Tuesday, September 18, 2007

Alan's age of turbulence...

Brand new from the Press, Greenspan's memoir is available since this last Monday in printed and audio format. Lazy as I am, and having had none at all bedtime stories during my infant years, I have (again) purschased the audio version of this book from iTunes and enjoy the storytelling ever since. The book introduction is read by his Holliness himself and it's a great pity that the entire book is not read by him as well. He's 81 years old and he still can't find 10 free hours to read to us his own memoirs, loud and clear. He's still too much in love with his dearest and much younger Andrea, who once called him the sexiest man on the Planet... I guess she keeps him busy until death do them part... propably this ain't gonna be anytime soon... ol' men above 80, getting laid, get easy hundred and more... hands down.
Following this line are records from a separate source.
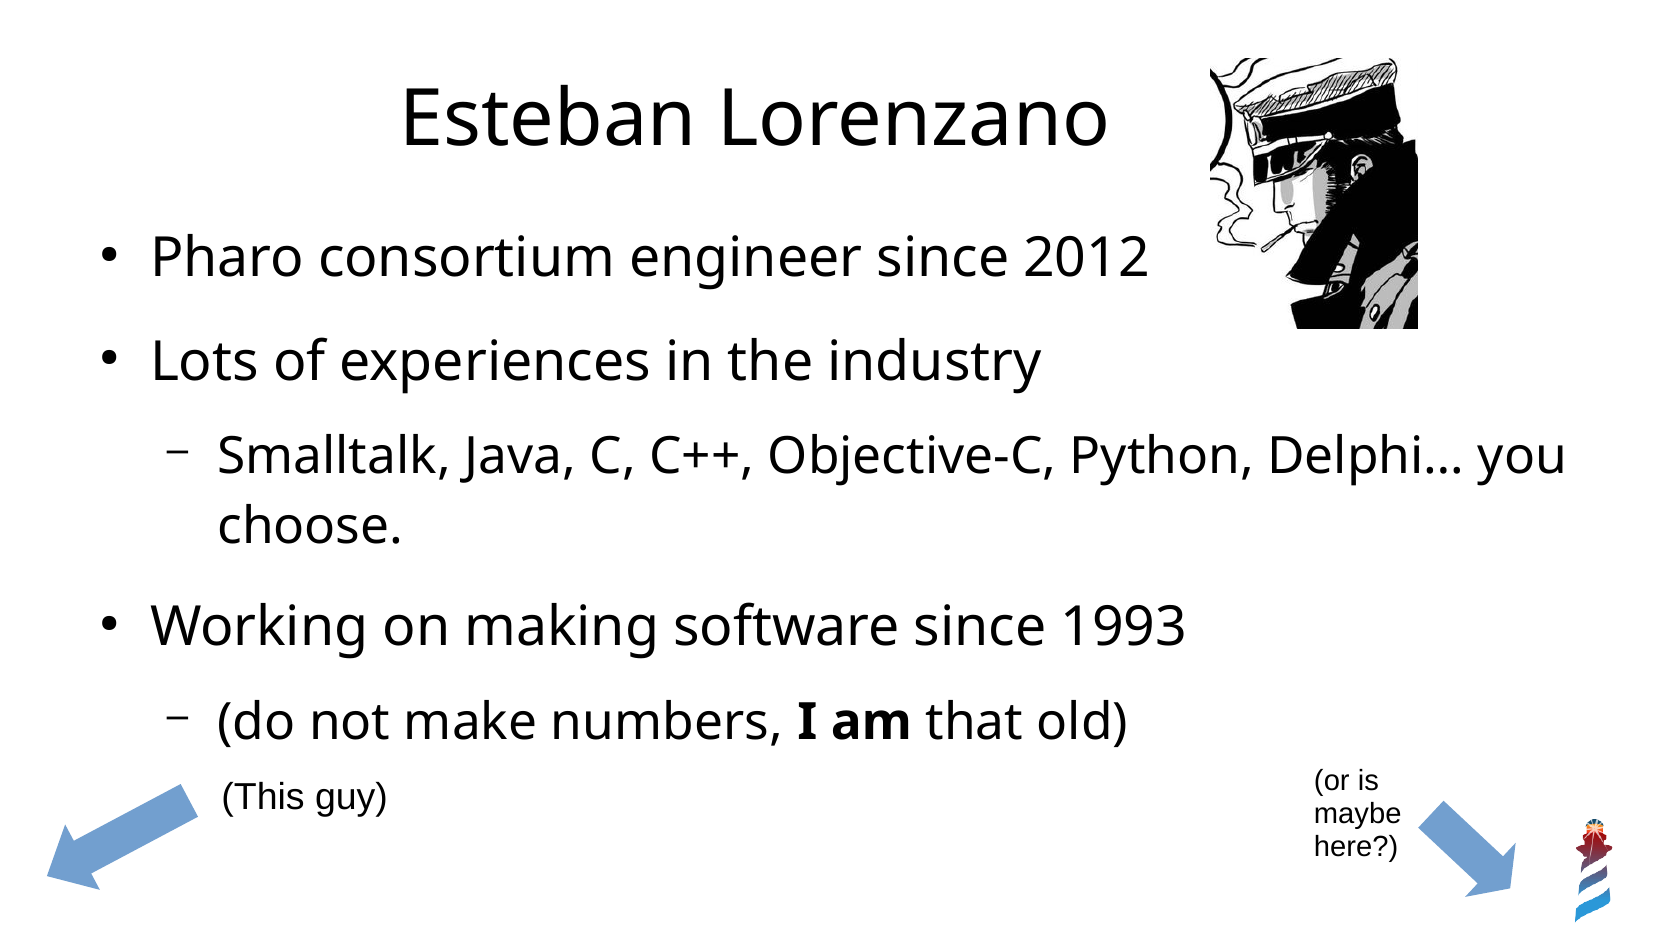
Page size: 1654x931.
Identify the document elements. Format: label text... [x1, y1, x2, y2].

text_box [46, 784, 199, 890]
picture [1210, 58, 1418, 329]
title Esteban Lorenzano [82, 37, 1571, 193]
list Pharo consortium engineer since 2012 Lots of experiences in the industry Smalltalk, Java, C, C++, Objective-C, Python, Delphi… you choose. Working on making software since 1993 (do not make numbers, I am that old) [82, 217, 1571, 758]
text_box (or is maybe here?) [1299, 757, 1477, 871]
text_box [1464, 832, 1516, 897]
text_box (This guy) [206, 767, 403, 825]
picture [1535, 810, 1650, 925]
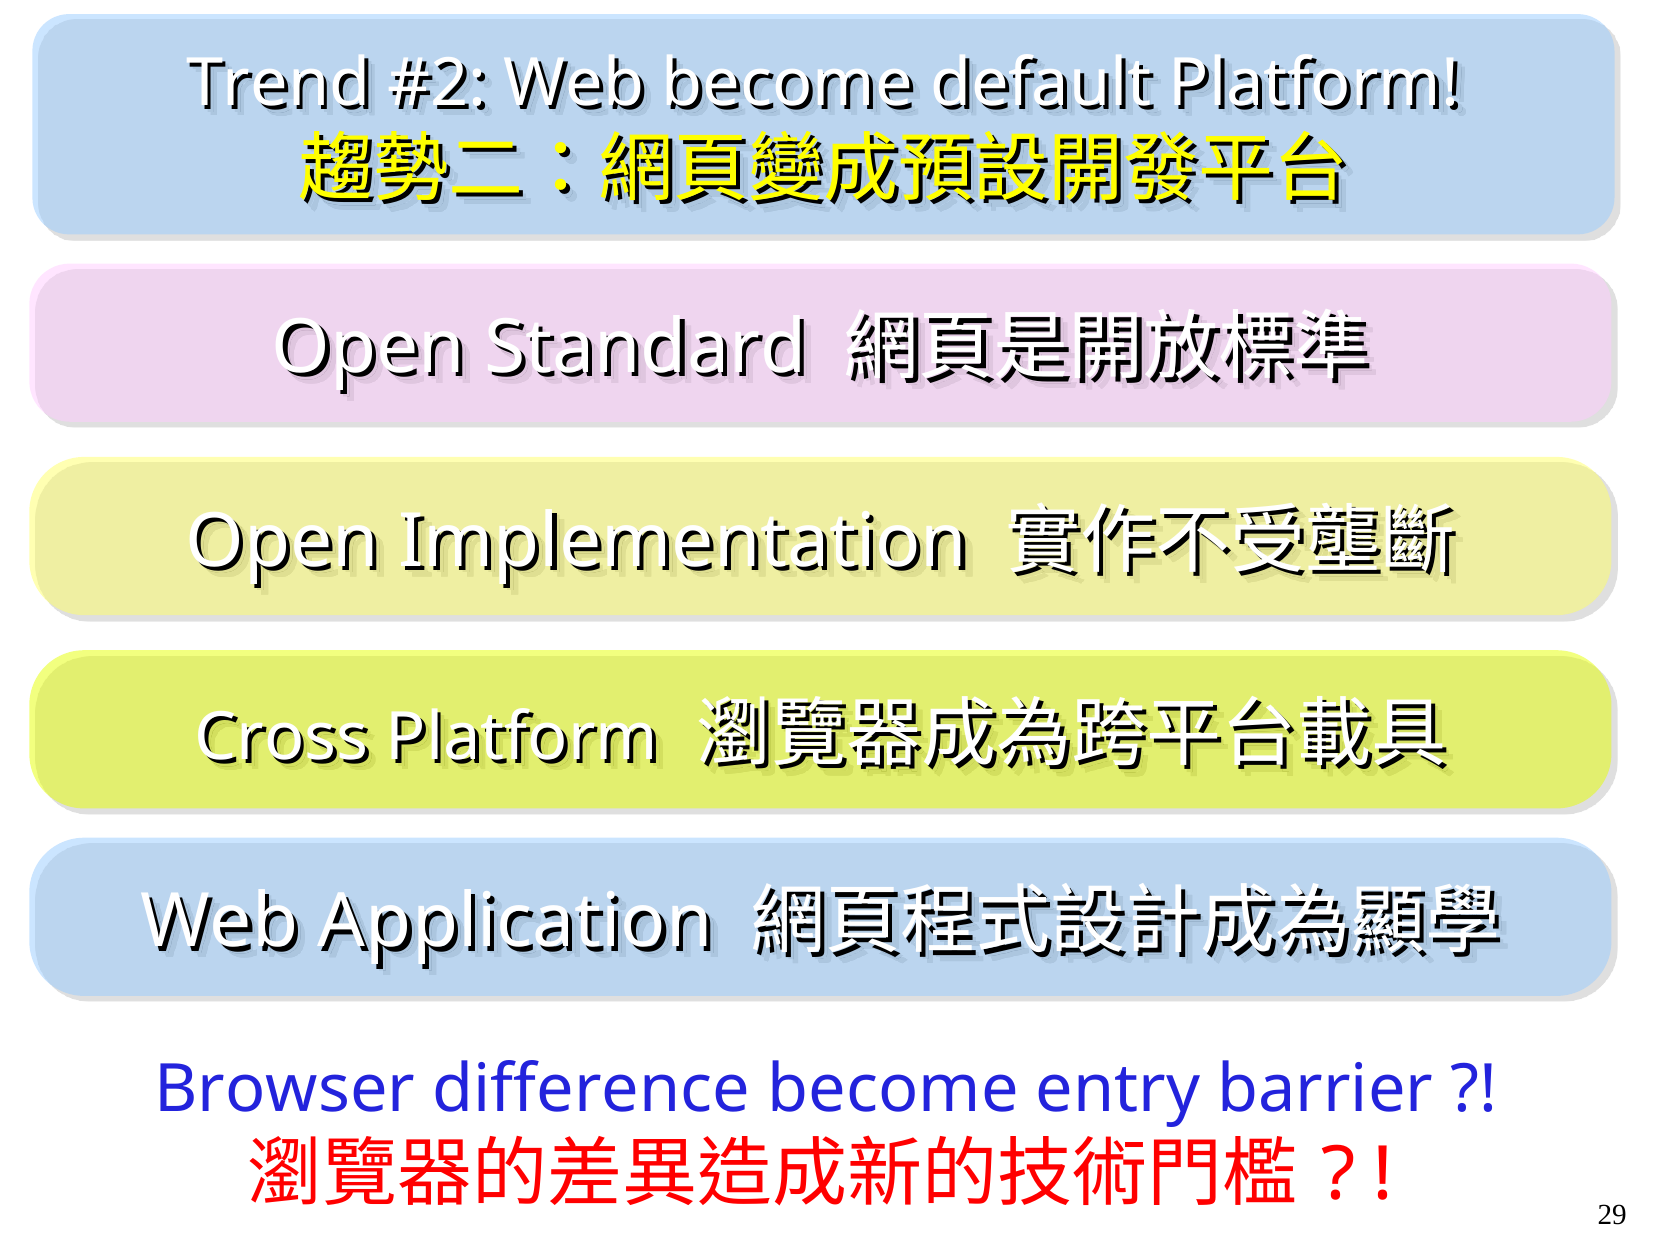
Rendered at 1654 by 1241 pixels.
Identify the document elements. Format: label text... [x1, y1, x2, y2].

text_box Trend #2: Web become default Platform! 趨勢二：網頁變成預設開發平台 [32, 14, 1615, 235]
text_box Browser difference become entry barrier ?! 瀏覽器的差異造成新的技術門檻?! [0, 1037, 1654, 1222]
text_box Open Implementation 實作不受壟斷 [29, 456, 1612, 616]
text_box Web Application 網頁程式設計成為顯學 [29, 837, 1612, 996]
text_box Cross Platform 瀏覽器成為跨平台載具 [29, 650, 1612, 809]
text_box Open Standard 網頁是開放標準 [29, 263, 1612, 422]
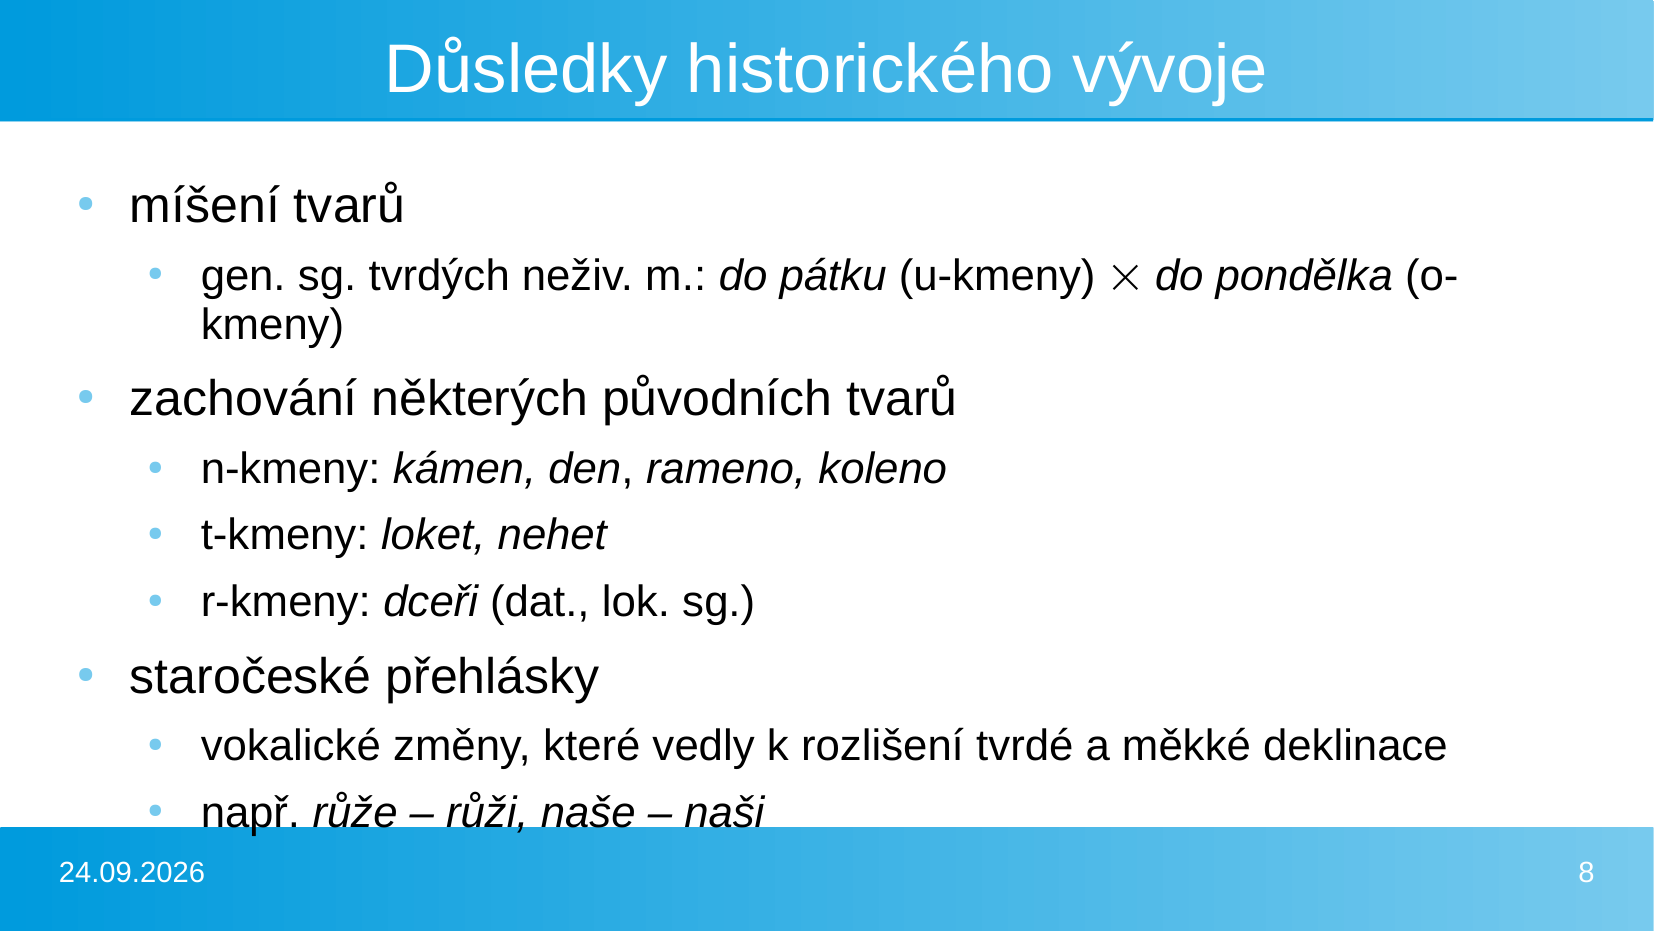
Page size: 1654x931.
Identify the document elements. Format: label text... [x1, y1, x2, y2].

list míšení tvarů gen. sg. tvrdých neživ. m.: do pátku (u-kmeny)  do pondělka (o-kmeny) zachování některých původních tvarů n-kmeny: kámen, den, rameno, koleno t-kmeny: loket, nehet r-kmeny: dceři (dat., lok. sg.) staročeské přehlásky vokalické změny, které vedly k rozlišení tvrdé a měkké deklinace např. růže – růži, naše – naši [59, 177, 1595, 768]
title Důsledky historického vývoje [59, 29, 1595, 108]
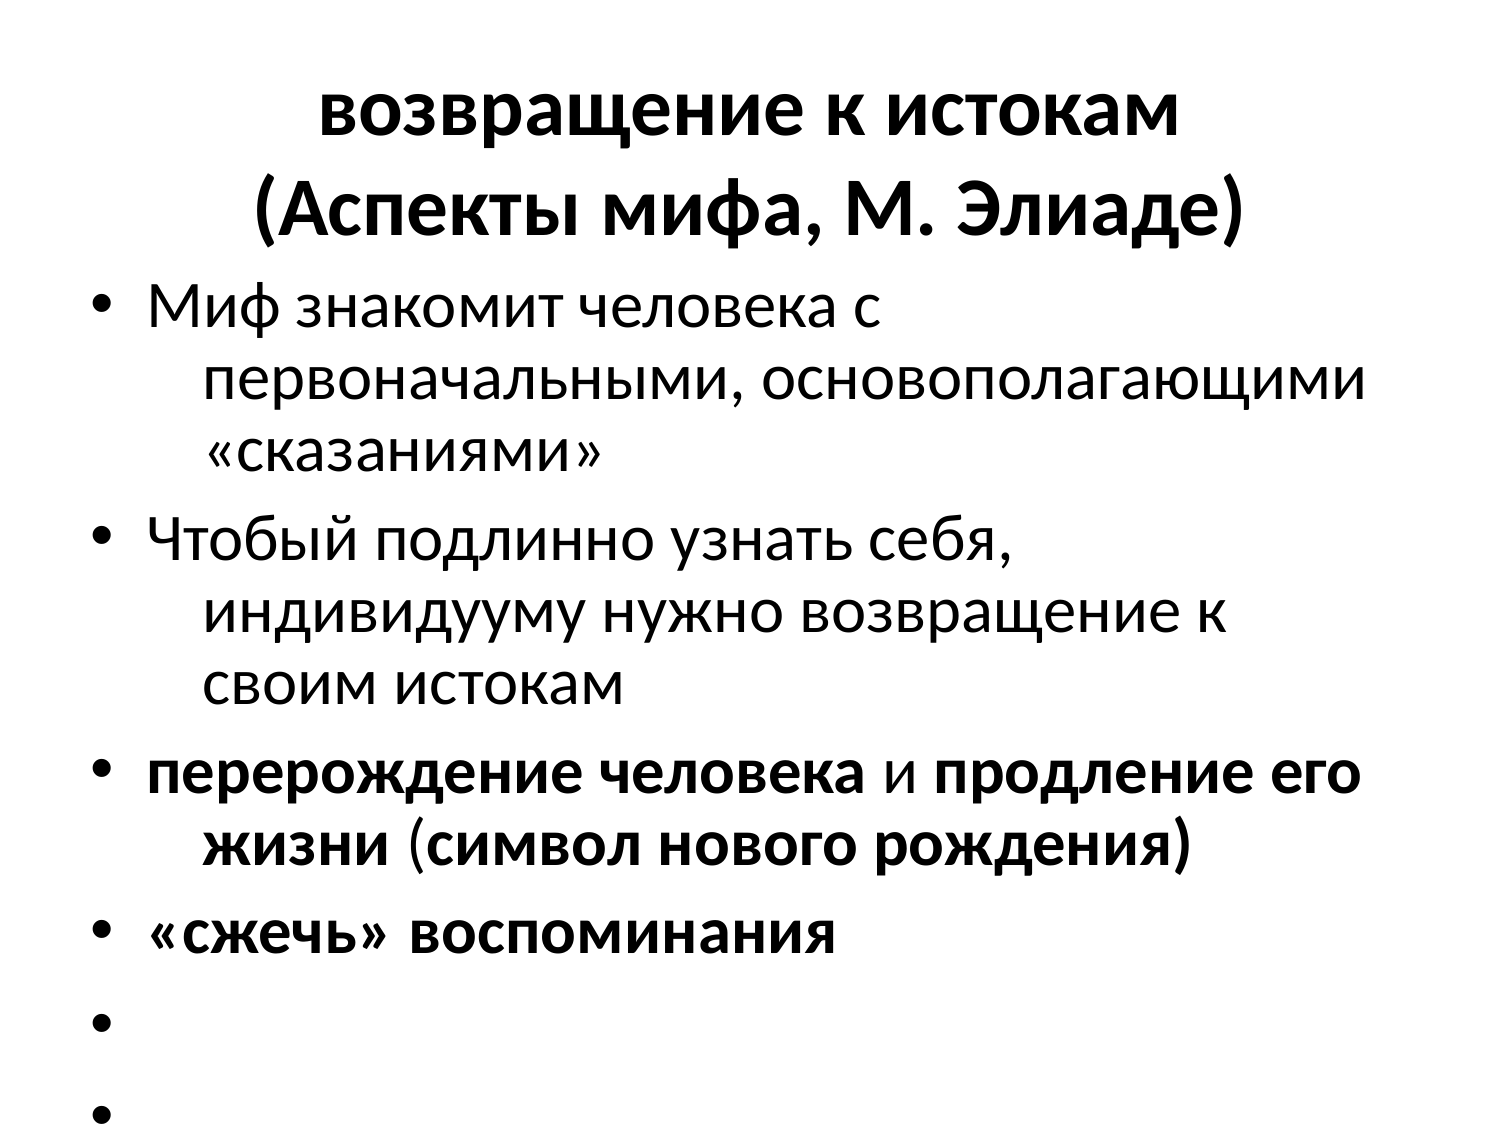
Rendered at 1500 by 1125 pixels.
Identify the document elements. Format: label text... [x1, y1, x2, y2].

Alan, lucky bastard... I bet you when they took that shot for the cover of his book (check this out, here above), they used Andrea 'faking the little birdie' behind the camera, in her Valentine's baby-doll... Wow! Like Mark T. said... age is a matter of the mind... if you don't mind... it doesn't matter!

I haven't read (listened) much of the book yet but the introduction, which I just 'experienced' thru my loudspeakers, creates an expectation of a rather convenient reading. It appears much easier to understand his writing than we are typically used of him and his quotes. I am not a trained economist and all I know about finance and economics I learned at an average quality business school 27 years ago and... in the streets. My reminiscence of Alan Greenspan when he was still active as Chairman of the Fed is of someone who was expressing himself in a sort of English sounding lingo that was beyond comprehension. I remember him when he made formal statements about the decisions taken by the Fed, that it took a few cum laude Harvard PhDs in Economics to decipher his hidden messages. He himself said once: “I guess I should warn you, if I turn out to be particularly clear, you've probably misunderstood what I've said.” Legendary attributes characterising the state of the investor community as 'irrational exubberance' remained engraved in the minds of so many. A couple of statements like this and Alan the Great was able to send the market tumbling downhill...

He's been a remarkable individual who dominated the entire world of Finance and Economics for the largest part in the last 15 years of the last century. New Yorker, stemming out of a combination of Hungarian and Romanian Jewish immigrants, the Greenspans and the Goldsmiths, turned into a career economist after having tried to be a jazz musician first! Like he said, the one common thing he had with Bill Clinton was the saxophone (and their love for sexy broads, I might add...)

Another quote of his that I find right on the money, honest, is about education: “To succeed, you will soon learn, as I did, the importance of a solid foundation in the basics of education - literacy, both verbal and numerical, and communication skills. ”

For the courageous among you who'll dare read his age of turbulence... enjoy the goodies!